The ongoing crisis is painfully reminding us of the vulnerability of our economies and global financial systems and is a wake-up call for strengthening the resilience of those systems. It is also a reminder of the urgency of reducing the risks of unconstrained climate change leading to more frequent shocks of this type in the future.
How can investors contribute to increasing the resilience of our economic and financial systems? First, align your investment portfolios to a scenario leading our economies to net-zero greenhouse gas emissions by 2050 at latest aimed at limiting temperature rise to 1.5°C above pre-industrial levels (e.g. by joining the UN-convened Net-Zero Asset Owner Alliance). Second, if your mandate permits, allocate a part of your capital to companies providing break-through innovations in areas such as clean energy, resource efficiency and the transition to a circular economy.
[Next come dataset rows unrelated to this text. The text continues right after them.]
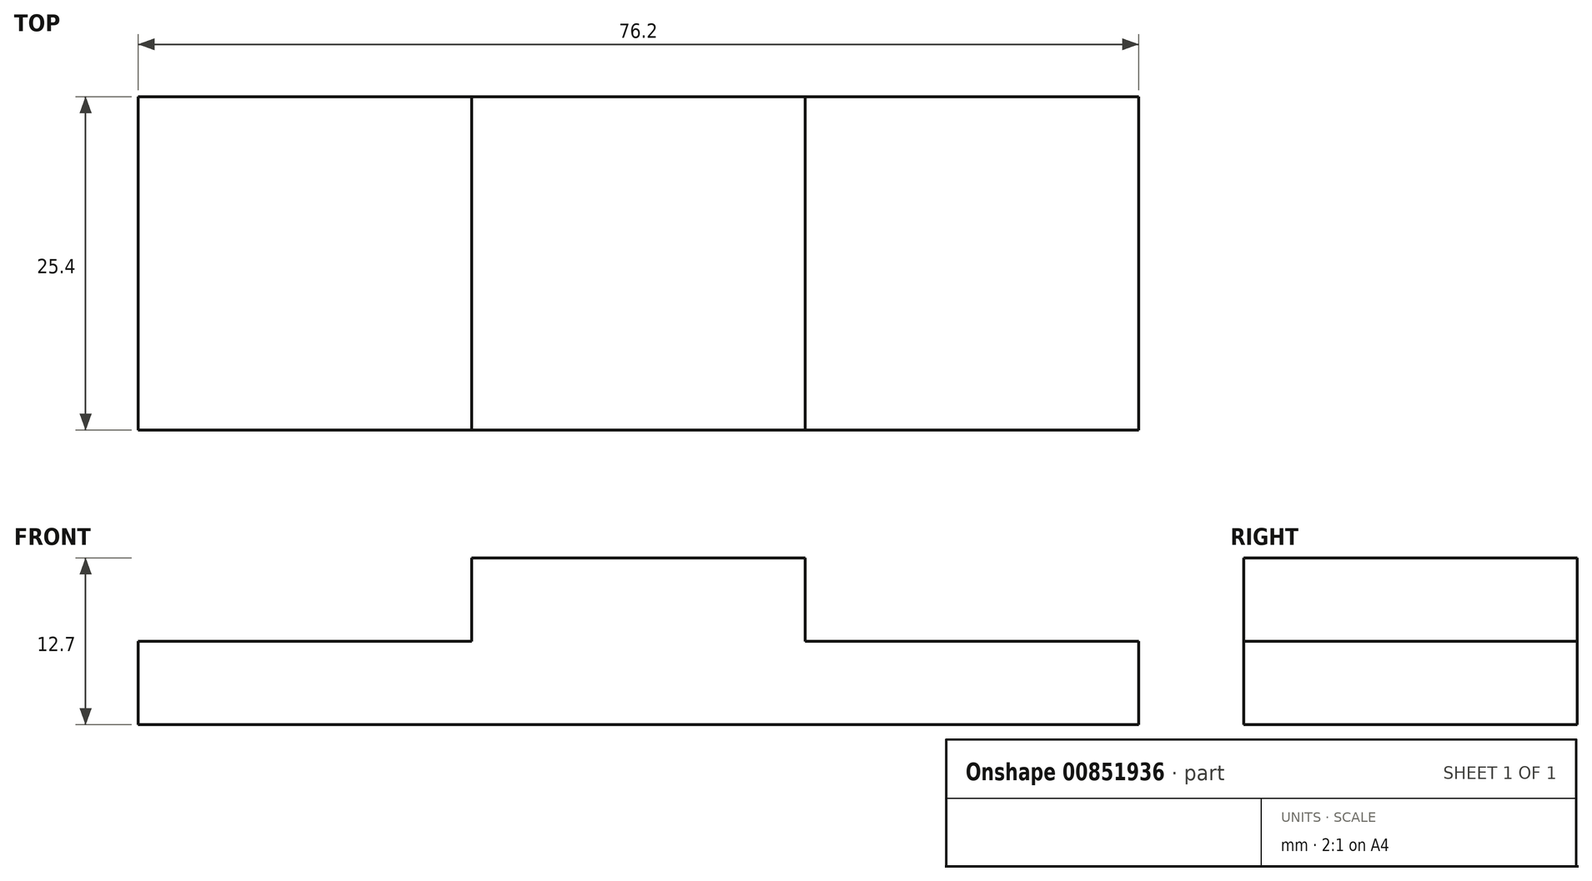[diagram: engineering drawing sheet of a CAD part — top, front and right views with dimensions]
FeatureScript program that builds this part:
annotation { "Feature Type Name" : "Feature", "Feature Type Description" : "" }
export const myFeature = defineFeature(function(context is Context, id is Id, definition is map)
    precondition{}
    {
        {
            var Q0;
            Q0=qCreatedBy(makeId("Top.planeOp"),FACE);
            var sketch = newSketch(context, id + "F0", { "sketchPlane" : qUnion([Q0])});
            skLineSegment(sketch, "E0", {"start": v(-45.4, 42.37) * mm, "end": v(30.8, 42.37) * mm});
            skLineSegment(sketch, "E1", {"start": v(30.8, 42.37) * mm, "end": v(30.8, 16.97) * mm});
            skLineSegment(sketch, "E2", {"start": v(30.8, 16.97) * mm, "end": v(-45.4, 16.97) * mm});
            skLineSegment(sketch, "E3", {"start": v(-45.4, 16.97) * mm, "end": v(-45.4, 42.37) * mm});
            skSolve(sketch);
        }
        {
            var Q0;
            Q0=makeQuery(id+"F0.imprint","IMPRINT",FACE,{"disambiguationData":[TD([[makeQuery(id+"F0.imprint","IMPRINT",EDGE,{"derivedFrom":sQuery(id+"F0.wireOp",EDGE,"E0")}),-1.0]])]});
            extrude(context, id + "F1", {"entities" : qUnion([Q0]), "depth" : 6.35 * mm, "offsetDistance" : 25.4 * mm});
        }
        {
            var Q0;
            Q0=makeQuery(id+"F1.opExtrude","CAP_FACE",FACE,{"disambiguationData":[OSD([sQuery(id+"F0.wireOp",EDGE,"E0"),sQuery(id+"F0.wireOp",EDGE,"E1"),sQuery(id+"F0.wireOp",EDGE,"E2"),sQuery(id+"F0.wireOp",EDGE,"E3")])],"isStart":false});
            var sketch = newSketch(context, id + "F2", { "sketchPlane" : qUnion([Q0])});
            skLineSegment(sketch, "E4", {"start": v(5.4, 42.37) * mm, "end": v(5.4, 16.97) * mm});
            skLineSegment(sketch, "E5", {"start": v(5.4, 16.97) * mm, "end": v(-20, 16.97) * mm});
            skLineSegment(sketch, "E6", {"start": v(-20, 16.97) * mm, "end": v(-20, 42.37) * mm});
            skLineSegment(sketch, "E7", {"start": v(-20, 42.37) * mm, "end": v(5.4, 42.37) * mm});
            skSolve(sketch);
        }
        {
            var Q0;
            Q0 = qSketchRegion(id + "F2", true);
            extrude(context, id + "F3", {"entities" : qUnion([Q0]), "operationType" : NewBodyOperationType.ADD, "depth" : 6.35 * mm, "offsetDistance" : 25.4 * mm});
        }
    });
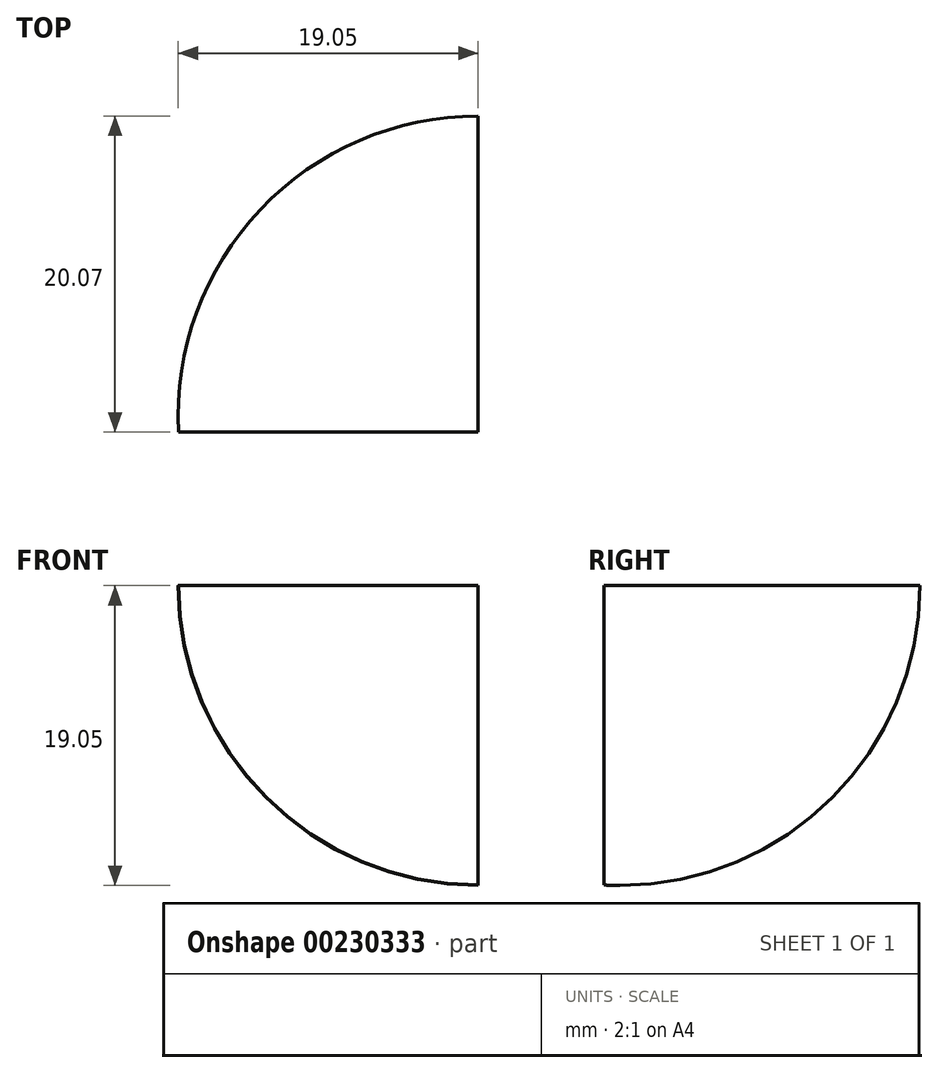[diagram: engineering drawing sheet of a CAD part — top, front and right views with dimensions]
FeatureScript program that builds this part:
annotation { "Feature Type Name" : "Feature", "Feature Type Description" : "" }
export const myFeature = defineFeature(function(context is Context, id is Id, definition is map)
    precondition{}
    {
        {
            var Q0;
            Q0=qCreatedBy(makeId("Front.planeOp"),FACE);
            cPlane(context, id + "F0", {"entities" : qUnion([Q0]), "cplaneType" : CPlaneType.OFFSET, "offset" : 1.02 * mm, "oppositeDirection" : true, "width" : 150 * mm, "height" : 150 * mm});
        }
        {
            var Q0;
            Q0=qCreatedBy(id+"F0.planeOp",FACE);
            var sketch = newSketch(context, id + "F1", { "sketchPlane" : qUnion([Q0])});
            skLineSegment(sketch, "E0", {"start": v(-1.02, -20.07) * mm, "end": v(-1.02, 18.03) * mm});
            skPoint(sketch, "E1", {"position": v(-1.02, -1.02) * mm});
            skArc(sketch, "E2", {"start": v(-1.02, 18.03) * mm, "mid": v(-20.07, -1.02) * mm, "end": v(-1.02, -20.07) * mm});
            skSolve(sketch);
        }
        {
            var Q0;
            Q0=makeQuery(id+"F1.imprint","IMPRINT",FACE,{"disambiguationData":[TD([[makeQuery(id+"F1.imprint","IMPRINT",EDGE,{"derivedFrom":sQuery(id+"F1.wireOp",EDGE,"E0")}),1.0]])]});
            var Q1;
            Q1=sQuery(id+"F1.wireOp",EDGE,"E0");
            revolve(context, id + "F2", {"entities" : qUnion([Q0]), "axis" : qUnion([Q1]), "revolveType" : RevolveType.FULL});
        }
        {
            var Q0;
            Q0=qCreatedBy(makeId("Front.planeOp"),FACE);
            var sketch = newSketch(context, id + "F3", { "sketchPlane" : qUnion([Q0])});
            skCircle(sketch, "E3", {"center": v(-1.02, -1.02) * mm, "radius": 19.05 * mm});
            skLineSegment(sketch, "E4", {"start": v(-1.02, -1.02) * mm, "end": v(-20.07, -1.02) * mm});
            skLineSegment(sketch, "E5", {"start": v(-1.02, -1.02) * mm, "end": v(-1.02, -20.07) * mm});
            skSolve(sketch);
        }
        {
            var Q0;
            {var subQ0=sQuery(id+"F3.wireOp",EDGE,"E4");Q0=makeQuery(id+"F3.imprint","IMPRINT",FACE,{"disambiguationData":[TD([[makeQuery(id+"F3.imprint","IMPRINT",EDGE,{"derivedFrom":subQ0}),1.0]])]});}
            extrude(context, id + "F4", {"entities" : qUnion([Q0]), "operationType" : NewBodyOperationType.REMOVE, "oppositeDirection" : true, "depth" : 25 * mm});
        }
    });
Third, take a long-term approach to investing avoiding speculative investments and asset classes that destabilise financial markets. Fourth, take a forceful stewardship approach (with clear goals that if not met lead to divestment) in engaging with companies that are working against a transition to a more sustainable economy. Fifth, collaborate with other investors in shaping a more resilient architecture for our financial systems (e.g. through initiatives such as Principles for Responsible Investment, Climate Action 100+, the Institutional Investors Group on Climate Change, the UNEP Finance Initiative etc.).
The current crisis is ultimately strengthening the case for sustainable investing and could reveal itself as a powerful accelerator toward a more sustainable trajectory of our societies.